#356: Randy Newman, "12 Songs" (1970)

12 Songs is a brutal listen. It is almost unthinkable that this is the same Randy Newman who would go on to write sweet songs for Pixar. And it’s a difficult album to critique because of both the artist who created it and the pedigree behind it. Robert Christgau famously called 12 Songs “a perfect album,” and Newman is widely regarded as a smart, acerbic songwriter who rarely makes his intentions explicit. That said, in 2016, a song like “Yellow Man” is tough to take.

Now, if you haven’t heard “Yellow Man,” go ahead and click here and give it a listen. On the album, “Yellow Man” follows Newman’s cover of “Underneath the Harlem Moon” and reads, more or less, like a 1970s update of “Harlem Moon”’s downtown racism, just swapping out Harlem for Vietnam. Contemporary critics lauded this choice, crediting Newman with sly swipes at the disgusting side of the American psyche. Yet, by the publication of the original RS 500, when it came time to write about the album, the couplet of songs is ignored entirely.

Look, if you buy what Newman is selling, this is great, deadpan satire. A joke so close to its target, they become the same thing. And the gag is propelled further by a comic who just isn’t interested in signaling to the audience where the punchline is. Newman simply plays his songs and lets the listener parce out intent from the patchwork of images and melodies. The sequencing of the tracks is a clue. As is the placement of “Old Kentucky Home” immediately after “Yellow Man.” Newman gives the listener a huge dose of American racism, both from the North and South, and leaves it at that.

But I just don’t buy it. I don’t think Newman is racist. I just think he misses badly. The fulcrum of the joke that lets “Yellow Man” exist in a way that makes listeners comfortable hinges on listening to “Harlem Moon” and thinking “Wow, that’s horrible what people wrote about African Americans way back when.” Only to have Newman swoop in one track later with an updated version using contemporary racist attitudes towards Vietnam as the fuel. “Boy oh boy, we sure do look foolish,” we’re meant to think. “That witty troubadour Randy Newman sure gave us what for!”

Call me a killjoy but that just isn’t enough. There is truth to it, yes. But I can’t help the feeling that there were far too many people giggling for all the wrong reasons before, during, and after the song’s release. This is all speculation, but I feel a certain sense of “getting away it” layered in some of these 12 Songs. And believe me, Newman knows there are people like me out there who will write reviews like this. Years later, with the release of “Short People” he’d find out what a real miss looks like.

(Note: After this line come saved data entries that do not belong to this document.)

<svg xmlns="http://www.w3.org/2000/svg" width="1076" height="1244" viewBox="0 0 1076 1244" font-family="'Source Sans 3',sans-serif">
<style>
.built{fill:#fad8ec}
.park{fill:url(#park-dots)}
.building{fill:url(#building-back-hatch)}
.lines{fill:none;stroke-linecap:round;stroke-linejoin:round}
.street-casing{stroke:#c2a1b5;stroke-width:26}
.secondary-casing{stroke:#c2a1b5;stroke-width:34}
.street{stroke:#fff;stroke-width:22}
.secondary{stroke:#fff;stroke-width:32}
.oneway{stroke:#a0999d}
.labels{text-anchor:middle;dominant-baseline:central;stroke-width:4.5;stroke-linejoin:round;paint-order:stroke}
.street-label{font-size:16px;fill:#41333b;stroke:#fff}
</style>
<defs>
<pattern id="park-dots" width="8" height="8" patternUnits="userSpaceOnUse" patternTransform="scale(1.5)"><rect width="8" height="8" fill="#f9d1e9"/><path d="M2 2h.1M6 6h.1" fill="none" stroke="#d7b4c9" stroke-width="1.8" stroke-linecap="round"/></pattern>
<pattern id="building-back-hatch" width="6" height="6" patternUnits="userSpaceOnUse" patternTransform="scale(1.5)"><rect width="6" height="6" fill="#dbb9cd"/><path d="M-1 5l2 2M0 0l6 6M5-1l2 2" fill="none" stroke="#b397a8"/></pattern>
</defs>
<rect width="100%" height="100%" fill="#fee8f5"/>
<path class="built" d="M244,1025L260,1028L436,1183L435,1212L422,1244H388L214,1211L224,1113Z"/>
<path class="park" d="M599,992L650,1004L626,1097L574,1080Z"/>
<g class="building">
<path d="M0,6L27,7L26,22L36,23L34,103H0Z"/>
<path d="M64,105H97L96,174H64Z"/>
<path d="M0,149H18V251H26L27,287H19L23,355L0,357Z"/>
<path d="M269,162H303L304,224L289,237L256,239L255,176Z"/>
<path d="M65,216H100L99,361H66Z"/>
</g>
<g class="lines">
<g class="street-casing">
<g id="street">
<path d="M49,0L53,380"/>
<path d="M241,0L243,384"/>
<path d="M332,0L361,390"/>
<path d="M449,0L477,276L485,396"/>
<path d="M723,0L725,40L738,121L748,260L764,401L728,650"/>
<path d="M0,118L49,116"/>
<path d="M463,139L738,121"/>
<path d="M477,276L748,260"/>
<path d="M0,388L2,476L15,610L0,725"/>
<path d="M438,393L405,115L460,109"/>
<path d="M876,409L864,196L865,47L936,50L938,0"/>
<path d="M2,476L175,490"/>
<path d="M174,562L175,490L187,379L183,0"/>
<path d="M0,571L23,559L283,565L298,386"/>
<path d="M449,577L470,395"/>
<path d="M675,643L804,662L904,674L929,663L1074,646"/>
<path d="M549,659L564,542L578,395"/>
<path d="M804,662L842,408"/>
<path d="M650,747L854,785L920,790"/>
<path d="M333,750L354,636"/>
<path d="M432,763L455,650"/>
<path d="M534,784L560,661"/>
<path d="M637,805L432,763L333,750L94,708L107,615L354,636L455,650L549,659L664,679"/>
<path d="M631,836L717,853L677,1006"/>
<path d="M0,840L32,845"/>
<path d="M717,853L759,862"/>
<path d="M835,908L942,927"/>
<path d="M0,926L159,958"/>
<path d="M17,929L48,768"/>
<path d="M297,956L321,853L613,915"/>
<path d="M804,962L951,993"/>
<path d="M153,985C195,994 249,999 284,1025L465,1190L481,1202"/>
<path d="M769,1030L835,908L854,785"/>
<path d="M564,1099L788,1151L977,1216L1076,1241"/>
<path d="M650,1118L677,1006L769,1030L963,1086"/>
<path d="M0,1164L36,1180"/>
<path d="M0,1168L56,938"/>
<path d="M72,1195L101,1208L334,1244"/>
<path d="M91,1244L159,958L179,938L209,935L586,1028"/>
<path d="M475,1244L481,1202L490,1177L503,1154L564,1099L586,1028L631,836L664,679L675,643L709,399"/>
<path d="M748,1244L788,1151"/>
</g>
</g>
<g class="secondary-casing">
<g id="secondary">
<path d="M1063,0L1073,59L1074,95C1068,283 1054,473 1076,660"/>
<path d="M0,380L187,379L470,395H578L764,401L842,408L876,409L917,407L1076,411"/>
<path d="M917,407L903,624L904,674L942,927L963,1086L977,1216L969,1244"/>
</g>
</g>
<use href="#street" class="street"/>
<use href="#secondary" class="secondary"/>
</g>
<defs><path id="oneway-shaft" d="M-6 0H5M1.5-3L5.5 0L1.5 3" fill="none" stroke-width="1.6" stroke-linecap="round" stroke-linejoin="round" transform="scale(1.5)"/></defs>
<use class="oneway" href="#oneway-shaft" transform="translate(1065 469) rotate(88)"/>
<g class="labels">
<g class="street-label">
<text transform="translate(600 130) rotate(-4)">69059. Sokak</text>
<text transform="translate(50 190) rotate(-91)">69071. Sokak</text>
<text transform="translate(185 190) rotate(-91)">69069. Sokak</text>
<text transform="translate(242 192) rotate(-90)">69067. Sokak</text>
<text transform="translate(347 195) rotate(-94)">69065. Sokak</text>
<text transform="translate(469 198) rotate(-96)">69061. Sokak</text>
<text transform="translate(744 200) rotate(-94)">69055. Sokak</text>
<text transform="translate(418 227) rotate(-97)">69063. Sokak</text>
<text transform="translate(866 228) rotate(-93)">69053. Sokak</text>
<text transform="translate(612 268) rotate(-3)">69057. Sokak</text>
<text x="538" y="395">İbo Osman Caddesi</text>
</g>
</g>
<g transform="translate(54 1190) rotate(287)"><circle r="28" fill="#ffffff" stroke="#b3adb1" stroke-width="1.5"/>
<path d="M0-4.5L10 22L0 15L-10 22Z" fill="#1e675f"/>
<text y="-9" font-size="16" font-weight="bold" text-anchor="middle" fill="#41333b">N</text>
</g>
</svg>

But it isn’t just too-bold swings at stereotypes that make 12 Songs so uncompromising. The song “Suzanne” is, musically, one of my favorites on the record. Lyrically, it tells the first person story of a man who finds a woman’s phone number scrawled on a wall and plans to stalk her down and rape her. In what may be another sly sequencing joke, “Suzanne” follows “Mama Told Me Not to Come” which is one of Newman’s most joyous, paranoid, silly and ultimately great songs.

12 Songs is a nasty record. And it has to be up to each listener to decide if the tricks Newman is pulling are working or if you can see a little too much of the man behind the curtain to believe the illusions. So many critics hail these types of risks as bold or unflinching. But those platitudes really hinge on if you think the risks are working. Personally, they don’t work for me. So it’s difficult to salute the effort.

Newman would go on to release a truly great string of records throughout the 1970s. And to appreciate them it is a good idea to cozy up with the monsters in 12 Songs if only for a few listens. It doesn’t work all the time. And the record is far, far worse for the wear than anything thus far seen on The RS 500, but there is value in making the call yourself. And even within all that nastiness there are still a few genuinely perfect songs. “Mama Told Me Not To Come” is still the best anxiety-ridden nerd anthem anyone would write until the Talking Heads showed up. And “Suzanne” is “Frankie Teardrop” levels of terrifying. Try out 12 Songs. It is ok if you hate it.